§ Problem details:
Go through the records and transcribe them exactly, passing over any picture.

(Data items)
+++
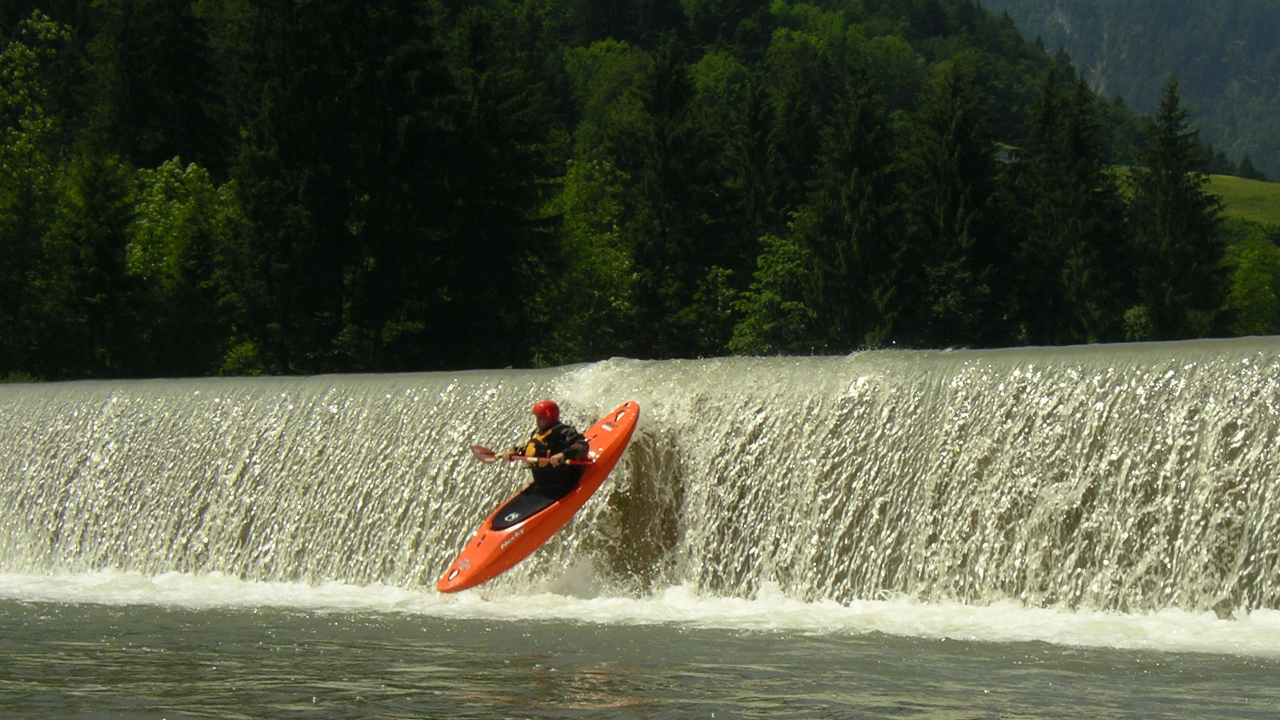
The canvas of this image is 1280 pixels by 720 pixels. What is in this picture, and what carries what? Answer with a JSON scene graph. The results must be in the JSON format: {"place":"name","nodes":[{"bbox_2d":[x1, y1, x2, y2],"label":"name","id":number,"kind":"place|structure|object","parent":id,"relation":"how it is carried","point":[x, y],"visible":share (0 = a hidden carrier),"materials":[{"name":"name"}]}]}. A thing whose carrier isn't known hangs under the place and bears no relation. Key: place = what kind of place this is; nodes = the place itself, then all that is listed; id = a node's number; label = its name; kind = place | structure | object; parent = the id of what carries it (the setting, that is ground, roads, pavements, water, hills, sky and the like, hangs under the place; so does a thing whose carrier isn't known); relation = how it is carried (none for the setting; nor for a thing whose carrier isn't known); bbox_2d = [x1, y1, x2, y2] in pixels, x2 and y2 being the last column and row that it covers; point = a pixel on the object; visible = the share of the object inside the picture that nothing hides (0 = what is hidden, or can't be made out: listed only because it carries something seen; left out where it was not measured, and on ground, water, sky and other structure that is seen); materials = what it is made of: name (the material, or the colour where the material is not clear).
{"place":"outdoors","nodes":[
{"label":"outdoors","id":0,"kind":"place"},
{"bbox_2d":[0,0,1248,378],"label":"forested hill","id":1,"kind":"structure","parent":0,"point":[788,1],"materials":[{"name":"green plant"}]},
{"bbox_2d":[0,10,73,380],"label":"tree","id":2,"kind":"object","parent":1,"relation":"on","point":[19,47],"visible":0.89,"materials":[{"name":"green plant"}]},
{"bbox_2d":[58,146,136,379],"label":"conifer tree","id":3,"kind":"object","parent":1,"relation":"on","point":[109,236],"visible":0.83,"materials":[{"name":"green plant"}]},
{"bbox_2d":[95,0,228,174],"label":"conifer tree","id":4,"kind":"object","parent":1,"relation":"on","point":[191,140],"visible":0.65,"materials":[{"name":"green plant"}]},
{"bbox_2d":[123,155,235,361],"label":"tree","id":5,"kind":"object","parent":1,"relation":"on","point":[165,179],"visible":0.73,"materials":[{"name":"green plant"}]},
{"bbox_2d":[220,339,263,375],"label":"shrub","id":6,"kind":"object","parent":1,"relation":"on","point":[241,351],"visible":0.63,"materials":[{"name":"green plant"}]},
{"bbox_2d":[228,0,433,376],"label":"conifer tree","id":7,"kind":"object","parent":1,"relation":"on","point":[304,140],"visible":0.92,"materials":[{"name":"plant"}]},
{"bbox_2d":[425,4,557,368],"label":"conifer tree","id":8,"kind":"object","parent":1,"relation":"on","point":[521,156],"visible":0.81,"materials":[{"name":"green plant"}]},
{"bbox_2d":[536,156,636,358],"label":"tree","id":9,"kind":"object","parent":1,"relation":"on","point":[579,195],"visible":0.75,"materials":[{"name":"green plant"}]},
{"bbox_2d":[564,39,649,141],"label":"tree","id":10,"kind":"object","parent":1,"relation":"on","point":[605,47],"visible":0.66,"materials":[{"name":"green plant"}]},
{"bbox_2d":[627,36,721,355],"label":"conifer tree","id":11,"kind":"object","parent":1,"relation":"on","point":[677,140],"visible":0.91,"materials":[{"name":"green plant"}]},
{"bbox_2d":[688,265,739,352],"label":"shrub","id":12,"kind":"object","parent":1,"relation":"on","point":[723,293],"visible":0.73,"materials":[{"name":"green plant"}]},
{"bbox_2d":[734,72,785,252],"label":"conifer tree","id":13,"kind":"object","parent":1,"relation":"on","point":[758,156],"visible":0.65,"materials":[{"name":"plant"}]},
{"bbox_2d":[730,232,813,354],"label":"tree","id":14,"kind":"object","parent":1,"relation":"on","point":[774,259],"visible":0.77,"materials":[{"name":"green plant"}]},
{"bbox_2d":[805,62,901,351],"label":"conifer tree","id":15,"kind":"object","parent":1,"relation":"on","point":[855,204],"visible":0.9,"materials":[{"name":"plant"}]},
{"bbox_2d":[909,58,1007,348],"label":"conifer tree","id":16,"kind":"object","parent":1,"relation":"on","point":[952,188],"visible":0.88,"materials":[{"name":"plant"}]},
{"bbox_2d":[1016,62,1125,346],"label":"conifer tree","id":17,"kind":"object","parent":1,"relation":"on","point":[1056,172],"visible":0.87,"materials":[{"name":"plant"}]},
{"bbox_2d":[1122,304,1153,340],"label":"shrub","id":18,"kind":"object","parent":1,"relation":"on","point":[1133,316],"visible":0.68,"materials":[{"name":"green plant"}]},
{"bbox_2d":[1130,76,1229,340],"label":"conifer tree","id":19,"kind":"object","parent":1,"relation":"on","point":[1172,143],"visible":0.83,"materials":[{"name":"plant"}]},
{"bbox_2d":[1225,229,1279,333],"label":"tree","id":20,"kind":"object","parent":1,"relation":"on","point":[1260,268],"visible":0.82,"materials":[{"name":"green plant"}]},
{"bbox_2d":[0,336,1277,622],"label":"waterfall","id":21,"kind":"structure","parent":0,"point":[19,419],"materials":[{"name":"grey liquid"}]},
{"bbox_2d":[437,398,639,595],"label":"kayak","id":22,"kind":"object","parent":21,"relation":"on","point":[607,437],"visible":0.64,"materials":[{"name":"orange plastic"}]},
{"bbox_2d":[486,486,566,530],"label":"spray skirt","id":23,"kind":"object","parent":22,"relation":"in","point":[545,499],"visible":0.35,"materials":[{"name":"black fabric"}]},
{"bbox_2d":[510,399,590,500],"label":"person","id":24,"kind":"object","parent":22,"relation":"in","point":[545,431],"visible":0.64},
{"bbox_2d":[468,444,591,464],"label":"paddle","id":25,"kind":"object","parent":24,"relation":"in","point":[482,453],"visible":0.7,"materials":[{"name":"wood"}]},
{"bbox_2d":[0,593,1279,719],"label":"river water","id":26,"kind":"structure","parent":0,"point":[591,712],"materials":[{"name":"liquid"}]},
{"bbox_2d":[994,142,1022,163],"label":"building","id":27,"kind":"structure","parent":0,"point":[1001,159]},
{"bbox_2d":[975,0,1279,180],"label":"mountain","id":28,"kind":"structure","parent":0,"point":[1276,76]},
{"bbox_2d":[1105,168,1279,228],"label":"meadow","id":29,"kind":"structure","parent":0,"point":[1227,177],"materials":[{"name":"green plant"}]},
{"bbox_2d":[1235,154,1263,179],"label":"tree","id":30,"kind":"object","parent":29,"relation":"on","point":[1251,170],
+++
§ Written answer:
The canvas of this image is 1280 pixels by 720 pixels. What is in this picture, and what carries what? Answer with a JSON scene graph. The results must be in the JSON format: {"place":"name","nodes":[{"bbox_2d":[x1, y1, x2, y2],"label":"name","id":number,"kind":"place|structure|object","parent":id,"relation":"how it is carried","point":[x, y],"visible":share (0 = a hidden carrier),"materials":[{"name":"name"}]}]}. A thing whose carrier isn't known hangs under the place and bears no relation. Key: place = what kind of place this is; nodes = the place itself, then all that is listed; id = a node's number; label = its name; kind = place | structure | object; parent = the id of what carries it (the setting, that is ground, roads, pavements, water, hills, sky and the like, hangs under the place; so does a thing whose carrier isn't known); relation = how it is carried (none for the setting; nor for a thing whose carrier isn't known); bbox_2d = [x1, y1, x2, y2] in pixels, x2 and y2 being the last column and row that it covers; point = a pixel on the object; visible = the share of the object inside the picture that nothing hides (0 = what is hidden, or can't be made out: listed only because it carries something seen; left out where it was not measured, and on ground, water, sky and other structure that is seen); materials = what it is made of: name (the material, or the colour where the material is not clear).
{"place":"outdoors","nodes":[
{"label":"outdoors","id":0,"kind":"place"},
{"bbox_2d":[0,0,1248,378],"label":"forested hill","id":1,"kind":"structure","parent":0,"point":[788,1],"materials":[{"name":"green plant"}]},
{"bbox_2d":[0,10,73,380],"label":"tree","id":2,"kind":"object","parent":1,"relation":"on","point":[19,47],"visible":0.89,"materials":[{"name":"green plant"}]},
{"bbox_2d":[58,146,136,379],"label":"conifer tree","id":3,"kind":"object","parent":1,"relation":"on","point":[109,236],"visible":0.83,"materials":[{"name":"green plant"}]},
{"bbox_2d":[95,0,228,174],"label":"conifer tree","id":4,"kind":"object","parent":1,"relation":"on","point":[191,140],"visible":0.65,"materials":[{"name":"green plant"}]},
{"bbox_2d":[123,155,235,361],"label":"tree","id":5,"kind":"object","parent":1,"relation":"on","point":[165,179],"visible":0.73,"materials":[{"name":"green plant"}]},
{"bbox_2d":[220,339,263,375],"label":"shrub","id":6,"kind":"object","parent":1,"relation":"on","point":[241,351],"visible":0.63,"materials":[{"name":"green plant"}]},
{"bbox_2d":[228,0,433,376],"label":"conifer tree","id":7,"kind":"object","parent":1,"relation":"on","point":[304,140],"visible":0.92,"materials":[{"name":"plant"}]},
{"bbox_2d":[425,4,557,368],"label":"conifer tree","id":8,"kind":"object","parent":1,"relation":"on","point":[521,156],"visible":0.81,"materials":[{"name":"green plant"}]},
{"bbox_2d":[536,156,636,358],"label":"tree","id":9,"kind":"object","parent":1,"relation":"on","point":[579,195],"visible":0.75,"materials":[{"name":"green plant"}]},
{"bbox_2d":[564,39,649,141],"label":"tree","id":10,"kind":"object","parent":1,"relation":"on","point":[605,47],"visible":0.66,"materials":[{"name":"green plant"}]},
{"bbox_2d":[627,36,721,355],"label":"conifer tree","id":11,"kind":"object","parent":1,"relation":"on","point":[677,140],"visible":0.91,"materials":[{"name":"green plant"}]},
{"bbox_2d":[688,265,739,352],"label":"shrub","id":12,"kind":"object","parent":1,"relation":"on","point":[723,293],"visible":0.73,"materials":[{"name":"green plant"}]},
{"bbox_2d":[734,72,785,252],"label":"conifer tree","id":13,"kind":"object","parent":1,"relation":"on","point":[758,156],"visible":0.65,"materials":[{"name":"plant"}]},
{"bbox_2d":[730,232,813,354],"label":"tree","id":14,"kind":"object","parent":1,"relation":"on","point":[774,259],"visible":0.77,"materials":[{"name":"green plant"}]},
{"bbox_2d":[805,62,901,351],"label":"conifer tree","id":15,"kind":"object","parent":1,"relation":"on","point":[855,204],"visible":0.9,"materials":[{"name":"plant"}]},
{"bbox_2d":[909,58,1007,348],"label":"conifer tree","id":16,"kind":"object","parent":1,"relation":"on","point":[952,188],"visible":0.88,"materials":[{"name":"plant"}]},
{"bbox_2d":[1016,62,1125,346],"label":"conifer tree","id":17,"kind":"object","parent":1,"relation":"on","point":[1056,172],"visible":0.87,"materials":[{"name":"plant"}]},
{"bbox_2d":[1122,304,1153,340],"label":"shrub","id":18,"kind":"object","parent":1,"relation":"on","point":[1133,316],"visible":0.68,"materials":[{"name":"green plant"}]},
{"bbox_2d":[1130,76,1229,340],"label":"conifer tree","id":19,"kind":"object","parent":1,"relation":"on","point":[1172,143],"visible":0.83,"materials":[{"name":"plant"}]},
{"bbox_2d":[1225,229,1279,333],"label":"tree","id":20,"kind":"object","parent":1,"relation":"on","point":[1260,268],"visible":0.82,"materials":[{"name":"green plant"}]},
{"bbox_2d":[0,336,1277,622],"label":"waterfall","id":21,"kind":"structure","parent":0,"point":[19,419],"materials":[{"name":"grey liquid"}]},
{"bbox_2d":[437,398,639,595],"label":"kayak","id":22,"kind":"object","parent":21,"relation":"on","point":[607,437],"visible":0.64,"materials":[{"name":"orange plastic"}]},
{"bbox_2d":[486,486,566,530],"label":"spray skirt","id":23,"kind":"object","parent":22,"relation":"in","point":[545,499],"visible":0.35,"materials":[{"name":"black fabric"}]},
{"bbox_2d":[510,399,590,500],"label":"person","id":24,"kind":"object","parent":22,"relation":"in","point":[545,431],"visible":0.64},
{"bbox_2d":[468,444,591,464],"label":"paddle","id":25,"kind":"object","parent":24,"relation":"in","point":[482,453],"visible":0.7,"materials":[{"name":"wood"}]},
{"bbox_2d":[0,593,1279,719],"label":"river water","id":26,"kind":"structure","parent":0,"point":[591,712],"materials":[{"name":"liquid"}]},
{"bbox_2d":[994,142,1022,163],"label":"building","id":27,"kind":"structure","parent":0,"point":[1001,159]},
{"bbox_2d":[975,0,1279,180],"label":"mountain","id":28,"kind":"structure","parent":0,"point":[1276,76]},
{"bbox_2d":[1105,168,1279,228],"label":"meadow","id":29,"kind":"structure","parent":0,"point":[1227,177],"materials":[{"name":"green plant"}]},
{"bbox_2d":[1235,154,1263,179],"label":"tree","id":30,"kind":"object","parent":29,"relation":"on","point":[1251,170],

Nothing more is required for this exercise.